STATE HOUSE NEWS SERVICE
GOV. MAURA HEALEY’S office on Tuesday announced the governor will sign into law a wide-ranging tax relief package lawmakers sent her last week, punctuating more than a year and a half of deliberations that began under former Gov. Charlie Baker and became a centerpiece of Healey’s campaign.
Healey plans to host a bill-signing event Wednesday alongside Lt. Gov.

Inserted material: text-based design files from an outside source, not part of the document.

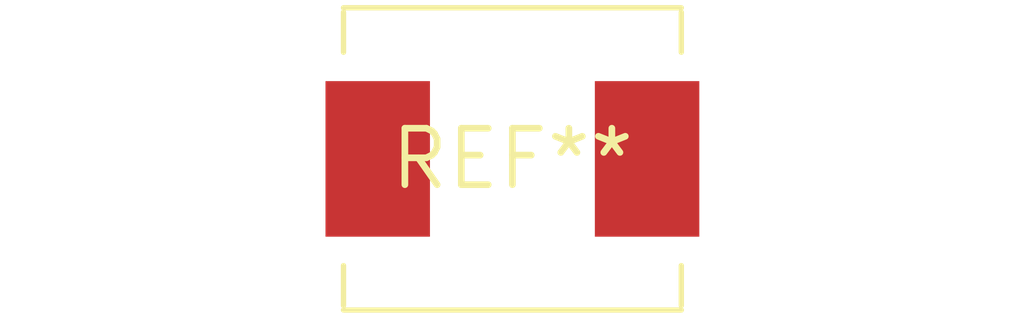
<source format=kicad_pcb>
(kicad_pcb (version 20240108) (generator pcbnew)

  (general
    (thickness 1.6)
  )

  (paper "A4")
  (layers
    (0 "F.Cu" signal)
    (31 "B.Cu" signal)
    (32 "B.Adhes" user "B.Adhesive")
    (33 "F.Adhes" user "F.Adhesive")
    (34 "B.Paste" user)
    (35 "F.Paste" user)
    (36 "B.SilkS" user "B.Silkscreen")
    (37 "F.SilkS" user "F.Silkscreen")
    (38 "B.Mask" user)
    (39 "F.Mask" user)
    (40 "Dwgs.User" user "User.Drawings")
    (41 "Cmts.User" user "User.Comments")
    (42 "Eco1.User" user "User.Eco1")
    (43 "Eco2.User" user "User.Eco2")
    (44 "Edge.Cuts" user)
    (45 "Margin" user)
    (46 "B.CrtYd" user "B.Courtyard")
    (47 "F.CrtYd" user "F.Courtyard")
    (48 "B.Fab" user)
    (49 "F.Fab" user)
    (50 "User.1" user)
    (51 "User.2" user)
    (52 "User.3" user)
    (53 "User.4" user)
    (54 "User.5" user)
    (55 "User.6" user)
    (56 "User.7" user)
    (57 "User.8" user)
    (58 "User.9" user)
  )

  (setup
    (pad_to_mask_clearance 0)
    (pcbplotparams
      (layerselection 0x00010fc_ffffffff)
      (plot_on_all_layers_selection 0x0000000_00000000)
      (disableapertmacros false)
      (usegerberextensions false)
      (usegerberattributes false)
      (usegerberadvancedattributes false)
      (creategerberjobfile false)
      (dashed_line_dash_ratio 12.000000)
      (dashed_line_gap_ratio 3.000000)
      (svgprecision 4)
      (plotframeref false)
      (viasonmask false)
      (mode 1)
      (useauxorigin false)
      (hpglpennumber 1)
      (hpglpenspeed 20)
      (hpglpendiameter 15.000000)
      (dxfpolygonmode false)
      (dxfimperialunits false)
      (dxfusepcbnewfont false)
      (psnegative false)
      (psa4output false)
      (plotreference false)
      (plotvalue false)
      (plotinvisibletext false)
      (sketchpadsonfab false)
      (subtractmaskfromsilk false)
      (outputformat 1)
      (mirror false)
      (drillshape 1)
      (scaleselection 1)
      (outputdirectory "")
    )
  )

  (net 0 "")

  (footprint "L_Neosid_SM-PIC0602H" (layer "F.Cu") (at 0 0))

)

</source>
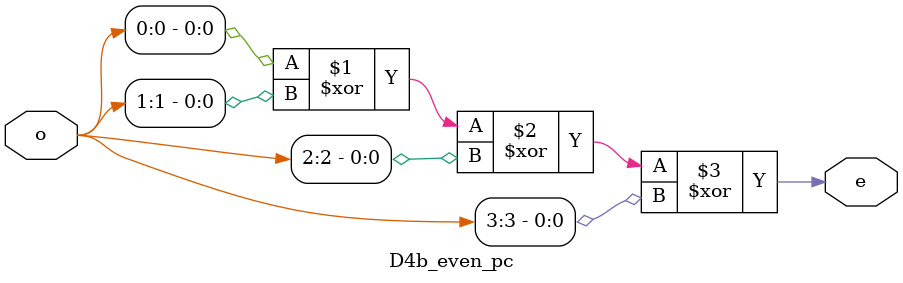
<source format=v>
`timescale 1ns / 1ps
module D4b_even_pc(e,o);
input [3:0]o;
output wire e;
assign e=o[0]^o[1]^o[2]^o[3];
endmodule
</source>
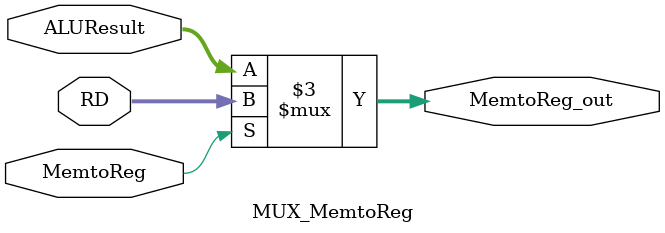
<source format=sv>
module MUX_MemtoReg(
    input logic MemtoReg,            // Selector signal
    input logic [31:0] ALUResult,    // Input from ALU
    input logic [31:0] RD,           // Input from Data Memory
    output logic [31:0] MemtoReg_out // Output
);

    // MUX logic using always_comb
    always_comb begin
        if (MemtoReg)
            MemtoReg_out = RD;       // Select Data Memory (RD) if MemtoReg is 1
        else
            MemtoReg_out = ALUResult; // Select ALUResult if MemtoReg is 0
    end

endmodule

</source>
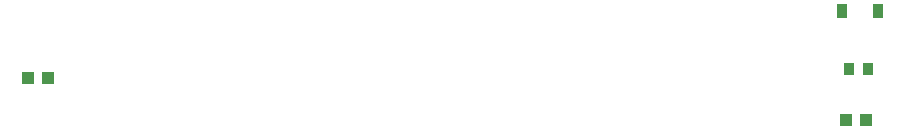
<source format=gbr>
%TF.GenerationSoftware,KiCad,Pcbnew,(6.0.6)*%
%TF.CreationDate,2022-07-02T11:07:41-07:00*%
%TF.ProjectId,PT Hub,50542048-7562-42e6-9b69-6361645f7063,v01*%
%TF.SameCoordinates,Original*%
%TF.FileFunction,Paste,Top*%
%TF.FilePolarity,Positive*%
%FSLAX46Y46*%
G04 Gerber Fmt 4.6, Leading zero omitted, Abs format (unit mm)*
G04 Created by KiCad (PCBNEW (6.0.6)) date 2022-07-02 11:07:41*
%MOMM*%
%LPD*%
G01*
G04 APERTURE LIST*
%ADD10R,1.100000X1.000000*%
%ADD11R,0.940000X1.020000*%
%ADD12R,0.965200X1.295400*%
G04 APERTURE END LIST*
D10*
%TO.C,C2*%
X160108000Y-121793000D03*
X158408000Y-121793000D03*
%TD*%
D11*
%TO.C,R1*%
X158722000Y-117475000D03*
X160302000Y-117475000D03*
%TD*%
D10*
%TO.C,C1*%
X90893000Y-118237000D03*
X89193000Y-118237000D03*
%TD*%
D12*
%TO.C,D1*%
X158115000Y-112522000D03*
X161163000Y-112522000D03*
%TD*%
M02*

</source>
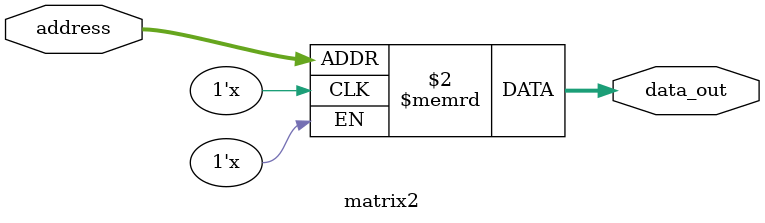
<source format=v>
module matrix2 (
    input wire [15:0] address,
    output reg signed [31:0] data_out
);
    (* ram_init_file = "weights2.mif" *) reg signed [31:0] memory [0:4095];  // 32-bit values

    always @(*) begin
        data_out = memory[address];
    end
endmodule
</source>
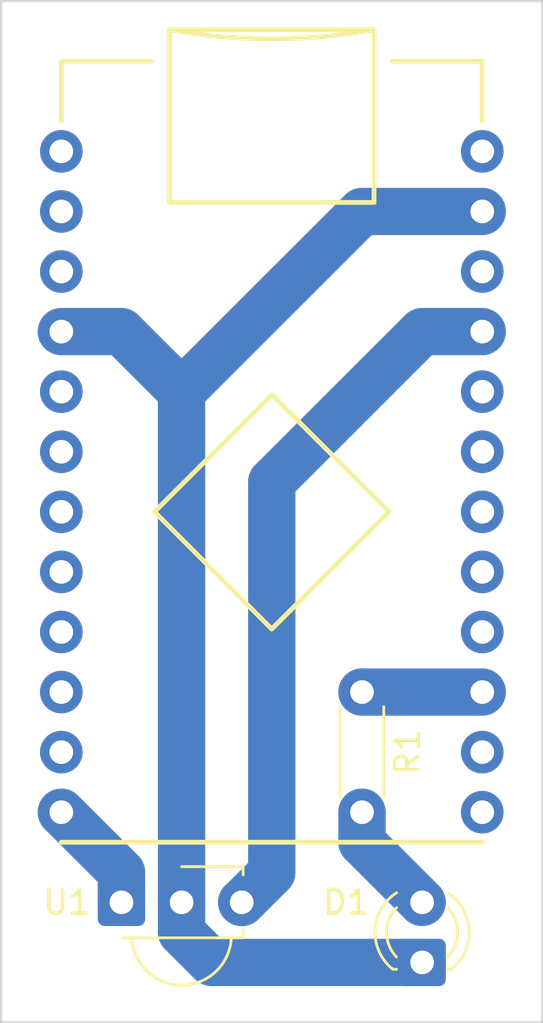
<source format=kicad_pcb>
(kicad_pcb
	(version 20241229)
	(generator "pcbnew")
	(generator_version "9.0")
	(general
		(thickness 1.6)
		(legacy_teardrops no)
	)
	(paper "A4")
	(layers
		(0 "F.Cu" signal)
		(2 "B.Cu" signal)
		(9 "F.Adhes" user "F.Adhesive")
		(11 "B.Adhes" user "B.Adhesive")
		(13 "F.Paste" user)
		(15 "B.Paste" user)
		(5 "F.SilkS" user "F.Silkscreen")
		(7 "B.SilkS" user "B.Silkscreen")
		(1 "F.Mask" user)
		(3 "B.Mask" user)
		(17 "Dwgs.User" user "User.Drawings")
		(19 "Cmts.User" user "User.Comments")
		(21 "Eco1.User" user "User.Eco1")
		(23 "Eco2.User" user "User.Eco2")
		(25 "Edge.Cuts" user)
		(27 "Margin" user)
		(31 "F.CrtYd" user "F.Courtyard")
		(29 "B.CrtYd" user "B.Courtyard")
		(35 "F.Fab" user)
		(33 "B.Fab" user)
		(39 "User.1" user)
		(41 "User.2" user)
		(43 "User.3" user)
		(45 "User.4" user)
	)
	(setup
		(pad_to_mask_clearance 0)
		(allow_soldermask_bridges_in_footprints no)
		(tenting front back)
		(pcbplotparams
			(layerselection 0x00000000_00000000_55555555_5755f5ff)
			(plot_on_all_layers_selection 0x00000000_00000000_00000000_00000000)
			(disableapertmacros no)
			(usegerberextensions no)
			(usegerberattributes yes)
			(usegerberadvancedattributes yes)
			(creategerberjobfile yes)
			(dashed_line_dash_ratio 12.000000)
			(dashed_line_gap_ratio 3.000000)
			(svgprecision 4)
			(plotframeref no)
			(mode 1)
			(useauxorigin no)
			(hpglpennumber 1)
			(hpglpenspeed 20)
			(hpglpendiameter 15.000000)
			(pdf_front_fp_property_popups yes)
			(pdf_back_fp_property_popups yes)
			(pdf_metadata yes)
			(pdf_single_document no)
			(dxfpolygonmode yes)
			(dxfimperialunits yes)
			(dxfusepcbnewfont yes)
			(psnegative no)
			(psa4output no)
			(plot_black_and_white yes)
			(sketchpadsonfab no)
			(plotpadnumbers no)
			(hidednponfab no)
			(sketchdnponfab yes)
			(crossoutdnponfab yes)
			(subtractmaskfromsilk no)
			(outputformat 1)
			(mirror no)
			(drillshape 1)
			(scaleselection 1)
			(outputdirectory "")
		)
	)
	(net 0 "")
	(net 1 "Net-(D1-K)")
	(net 2 "Net-(D1-A)")
	(net 3 "Net-(U1-OUT)")
	(net 4 "+5V")
	(net 5 "unconnected-(U2-A0-Pad17)")
	(net 6 "unconnected-(U2-A2-Pad19)")
	(net 7 "unconnected-(U2-D7-Pad10)")
	(net 8 "unconnected-(U2-RX-Pad2)")
	(net 9 "unconnected-(U2-D3-Pad6)")
	(net 10 "unconnected-(U2-D5-Pad8)")
	(net 11 "Net-(U2-D14)")
	(net 12 "unconnected-(U2-D10{slash}A10-Pad13)")
	(net 13 "unconnected-(U2-RST-Pad22)")
	(net 14 "unconnected-(U2-D2-Pad5)")
	(net 15 "unconnected-(U2-D16-Pad14)")
	(net 16 "unconnected-(U2-D8{slash}A8-Pad11)")
	(net 17 "unconnected-(U2-D4{slash}A6-Pad7)")
	(net 18 "unconnected-(U2-TX-Pad1)")
	(net 19 "unconnected-(U2-D6{slash}A7-Pad9)")
	(net 20 "unconnected-(U2-A1-Pad18)")
	(net 21 "unconnected-(U2-RAW-Pad24)")
	(net 22 "unconnected-(U2-D15-Pad16)")
	(net 23 "unconnected-(U2-A3-Pad20)")
	(footprint "Custom:Arduino_Pro_Micro" (layer "F.Cu") (at 151.13 93.98))
	(footprint "OptoDevice:Vishay_MINICAST-3Pin" (layer "F.Cu") (at 144.78 113.03))
	(footprint "LED_THT:LED_D3.0mm" (layer "F.Cu") (at 157.48 115.57 90))
	(footprint "Resistor_THT:R_Axial_DIN0204_L3.6mm_D1.6mm_P5.08mm_Horizontal" (layer "F.Cu") (at 154.94 104.14 -90))
	(gr_line
		(start 139.7 118.11)
		(end 162.56 118.11)
		(stroke
			(width 0.1)
			(type solid)
		)
		(layer "Edge.Cuts")
		(uuid "0457f9b0-8739-4208-8777-330cc4921031")
	)
	(gr_line
		(start 139.7 74.93)
		(end 139.7 118.11)
		(stroke
			(width 0.1)
			(type default)
		)
		(layer "Edge.Cuts")
		(uuid "128395d4-5ede-427e-93a2-73295a461a08")
	)
	(gr_line
		(start 162.56 118.11)
		(end 162.56 74.93)
		(stroke
			(width 0.1)
			(type default)
		)
		(layer "Edge.Cuts")
		(uuid "6df07157-fd49-4ed9-b838-37a80f17cf45")
	)
	(gr_line
		(start 162.56 74.93)
		(end 139.7 74.93)
		(stroke
			(width 0.1)
			(type solid)
		)
		(layer "Edge.Cuts")
		(uuid "d4bae9c0-4c40-4834-a0c1-cb89e32563a6")
	)
	(segment
		(start 147.32 91.44)
		(end 154.94 83.82)
		(width 2)
		(layer "B.Cu")
		(net 1)
		(uuid "269ea7ab-306c-4a5b-bec2-ab0813e464d0")
	)
	(segment
		(start 147.32 113.03)
		(end 147.32 91.44)
		(width 2)
		(layer "B.Cu")
		(net 1)
		(uuid "3cf2c0a4-6961-45e8-855f-4c53f173ece0")
	)
	(segment
		(start 154.94 83.82)
		(end 160.02 83.82)
		(width 2)
		(layer "B.Cu")
		(net 1)
		(uuid "460d49a3-a3b0-48b5-a85b-fd6628db19f6")
	)
	(segment
		(start 148.59 115.57)
		(end 147.32 114.3)
		(width 2)
		(layer "B.Cu")
		(net 1)
		(uuid "6a75beb9-07e4-4c62-9add-601c3e4b7ae6")
	)
	(segment
		(start 157.48 115.57)
		(end 148.59 115.57)
		(width 2)
		(layer "B.Cu")
		(net 1)
		(uuid "83e63970-ad03-4be8-8600-a435b715c59a")
	)
	(segment
		(start 144.78 88.9)
		(end 142.24 88.9)
		(width 2)
		(layer "B.Cu")
		(net 1)
		(uuid "9d2628d4-0fc4-4225-84fc-4ff8727fca75")
	)
	(segment
		(start 147.32 91.44)
		(end 144.78 88.9)
		(width 2)
		(layer "B.Cu")
		(net 1)
		(uuid "f39661e8-b940-4919-9ef3-0ecafff83953")
	)
	(segment
		(start 147.32 114.3)
		(end 147.32 113.03)
		(width 2)
		(layer "B.Cu")
		(net 1)
		(uuid "f47cf635-4e2e-4b7f-b199-57ab165e0720")
	)
	(segment
		(start 154.94 110.49)
		(end 157.48 113.03)
		(width 2)
		(layer "B.Cu")
		(net 2)
		(uuid "674aa9ba-86ea-4888-8e33-7a50ba7ee068")
	)
	(segment
		(start 154.94 109.22)
		(end 154.94 110.49)
		(width 2)
		(layer "B.Cu")
		(net 2)
		(uuid "c85ccf55-a321-483e-a66f-a385725d0698")
	)
	(segment
		(start 144.78 113.03)
		(end 144.78 111.76)
		(width 2)
		(layer "B.Cu")
		(net 3)
		(uuid "58268020-abe3-4b3d-9b3f-df431a14589c")
	)
	(segment
		(start 144.78 111.76)
		(end 142.24 109.22)
		(width 2)
		(layer "B.Cu")
		(net 3)
		(uuid "f30ec8ed-8751-4bde-a972-e4e97ada81dc")
	)
	(segment
		(start 149.86 113.04)
		(end 151.13 111.77)
		(width 2)
		(layer "B.Cu")
		(net 4)
		(uuid "375db6bc-6e61-459a-b79c-464c28f47caa")
	)
	(segment
		(start 157.48 88.9)
		(end 160.02 88.9)
		(width 2)
		(layer "B.Cu")
		(net 4)
		(uuid "58632e91-45d1-4b01-9aa4-97e98a49d7b4")
	)
	(segment
		(start 151.13 111.77)
		(end 151.13 95.25)
		(width 2)
		(layer "B.Cu")
		(net 4)
		(uuid "e3361796-3fc0-48c8-bf65-4c69de829ad9")
	)
	(segment
		(start 151.13 95.25)
		(end 157.48 88.9)
		(width 2)
		(layer "B.Cu")
		(net 4)
		(uuid "f423c1a4-21b0-4610-a93b-0c3f046e6a27")
	)
	(segment
		(start 154.94 104.14)
		(end 160.02 104.14)
		(width 2)
		(layer "B.Cu")
		(net 11)
		(uuid "cac611cf-4f28-47f0-a470-584fdb757988")
	)
	(embedded_fonts no)
)

</source>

Kim Driscoll, Administration and Finance Secretary Matthew Gorzkowicz, and top House and Senate Democrats.
A spokesperson for the governor said Healey will approve the entire package, which will carry a financial impact of about $561 million this fiscal year and more than $1 billion annually starting in fiscal year 2027. Because the tax relief bill was not an appropriations proposal, Healey could only sign the whole thing, send the full package back with amendments, or veto it, the spokesperson said.
The bill expands tax credits for parents and caregivers; boosts breaks for renters, seniors, and low-income families; cuts the short-term capital gains tax rate; raises the threshold at which the estate tax kicks in; simplifies tax calculations for multistate businesses; and offers more incentives to encourage housing development.
It also tweaks a pair of voter-approved tax laws to change how automatic relief would work under the tax cap law known as Chapter 62F and to prevent high-earning couples from avoiding the new surtax on $1 million by filing separate tax returns.